4. Configure and apply a traffic policy to control access rights of employees and visitors and server access.

   1. Configure ACLs to define flows.

      # Configure ACL 3000 on Switch_4 to prevent visitors from accessing employees' PCs and servers.

      [Switch_4] acl 3000
      [Switch_4-acl-adv-3000] rule deny ip destination 10.1.2.1 0.0.0.255
      [Switch_4-acl-adv-3000] rule deny ip destination 10.1.3.1 0.0.0.255
      [Switch_4-acl-adv-3000] quit

      # Configure ACL 3001 on Switch_4 so that employee A can access all resources in the server area and other employees can access only port 21 of server A.

      [Switch_4] acl 3001
      [Switch_4-acl-adv-3001] rule permit ip source 10.1.2.2 0 destination 10.1.3.1 0.0.0.255
      [Switch_4-acl-adv-3001] rule permit tcp destination 10.1.3.2 0 destination-port eq 21
      [Switch_4-acl-adv-3001] rule deny ip destination 10.1.3.1 0.0.0.255
      [Switch_4-acl-adv-3001] quit

   2. Configure traffic classifiers to differentiate different flows.

      # Configure traffic classifiers c_custom, and c_staff on Switch_4 and associate them with ACLs 3000 and 3001 respectively.

      [Switch_4] traffic classifier c_custom
      [Switch_4-classifier-c_custom] if-match acl 3000
      [Switch_4-classifier-c_custom] quit
      [Switch_4] traffic classifier c_staff
      [Switch_4-classifier-c_staff] if-match acl 3001
      [Switch_4-classifier-c_staff] quit

   3. Create a traffic behavior and define an action.

      # Create a traffic behavior named b1 on Switch_4 and define the permit action.

      [Switch_4] traffic behavior b1
      [Switch_4-behavior-b1] permit
      [Switch_4-behavior-b1] quit

   4. Create traffic policies and configure them with traffic classifiers and traffic behaviors.

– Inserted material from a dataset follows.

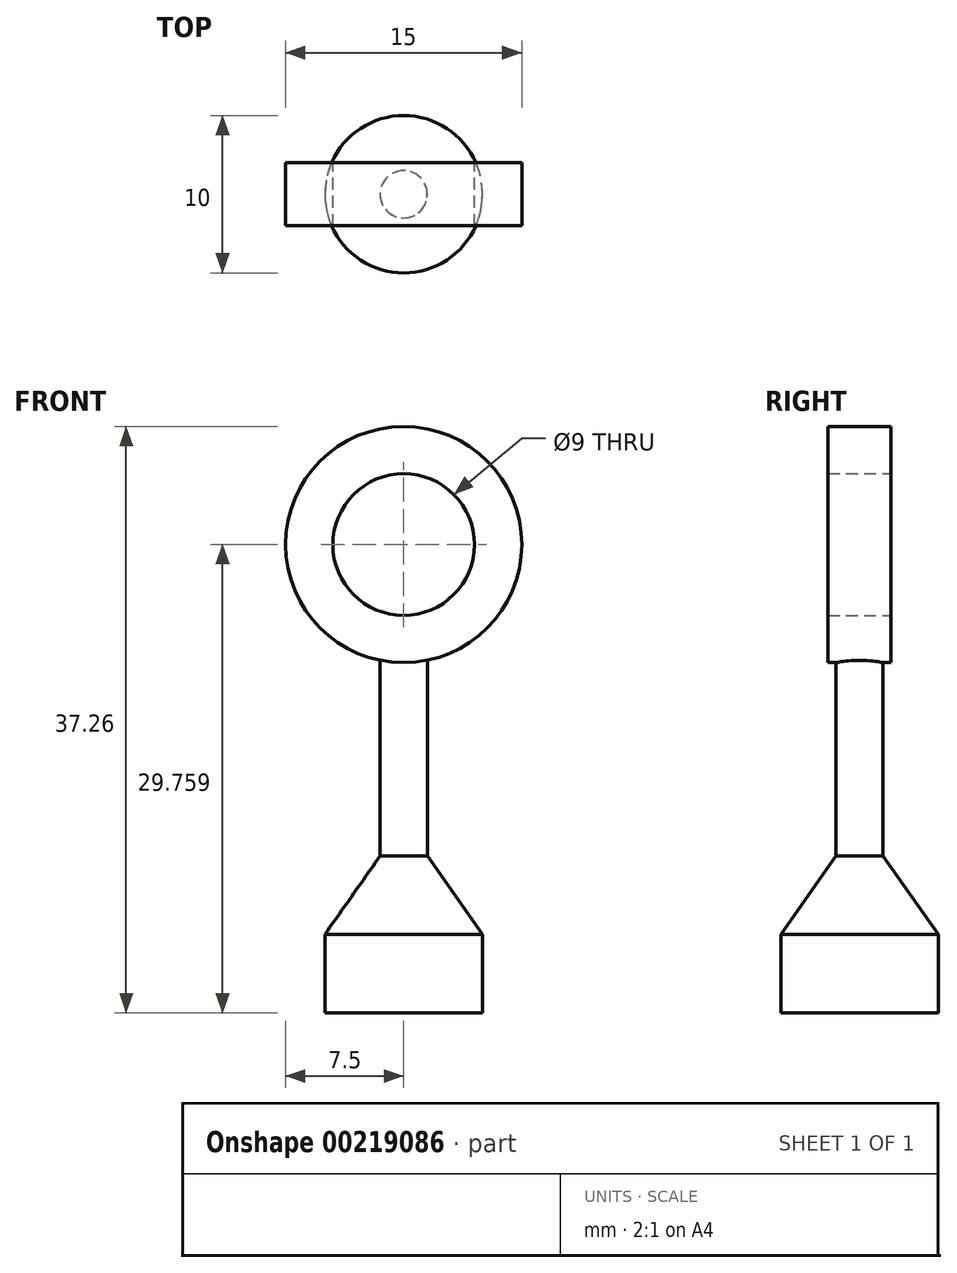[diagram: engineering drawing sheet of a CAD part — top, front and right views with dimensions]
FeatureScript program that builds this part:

      # Create traffic policies p_custom and p_staff on Switch_4, and associate them with traffic classifiers c_custom and c_staff and traffic behavior b1.

      [Switch_4] traffic policy p_custom
      [Switch_4-trafficpolicy-p_custom] classifier c_custom behavior b1
      [Switch_4-trafficpolicy-p_custom] quit
      [Switch_4] traffic policy p_staff
      [Switch_4-trafficpolicy-p_staff] classifier c_staff behavior b1
      [Switch_4-trafficpolicy-p_staff] quit
      

   5. Apply the traffic policies to control access rights of employees and visitors and server access.

      # On Switch_4, apply traffic policies p_custom and p_staff to the inbound direction of VLAN 10 and VLAN 20 respectively.

      [Switch_4] vlan 10
      [Switch_4-vlan10] traffic-policy p_custom inbound
      [Switch_4-vlan10] quit
      [Switch_4] vlan 20
      [Switch_4-vlan20] traffic-policy p_staff inbound
      [Switch_4-vlan20] quit
      

5. Verify the configuration.

   Configure visitor A with an IP address of 10.1.1.2 and default gateway address of 10.1.1.1/24 (VLANIF 10's IP address).

   Configure employee A with an IP address of 10.1.2.2 and default gateway address of 10.1.2.1/24 (VLANIF 20's IP address).

   Configure employee B with an IP address of 10.1.2.3 and default gateway address of 10.1.2.1/24 (VLANIF 20's IP address).

   Configure server A with an IP address of 10.1.3.2 and default gateway address of 10.1.3.1/24 (VLANIF 30's IP address).

   After the configuration is complete,

   • Visitor A cannot ping employee A or server A, and employee A and server A cannot ping visitor A.
   • Employee A can successfully ping server A, meaning that they can use server A and the FTP service of server A.
   • Other employees cannot ping server A and can only use the FTP service of server A.
   • Visitors, all employees, and server A can access the Internet though the IP address of the router interface connected to Switch_4 (10.1.10.2/24).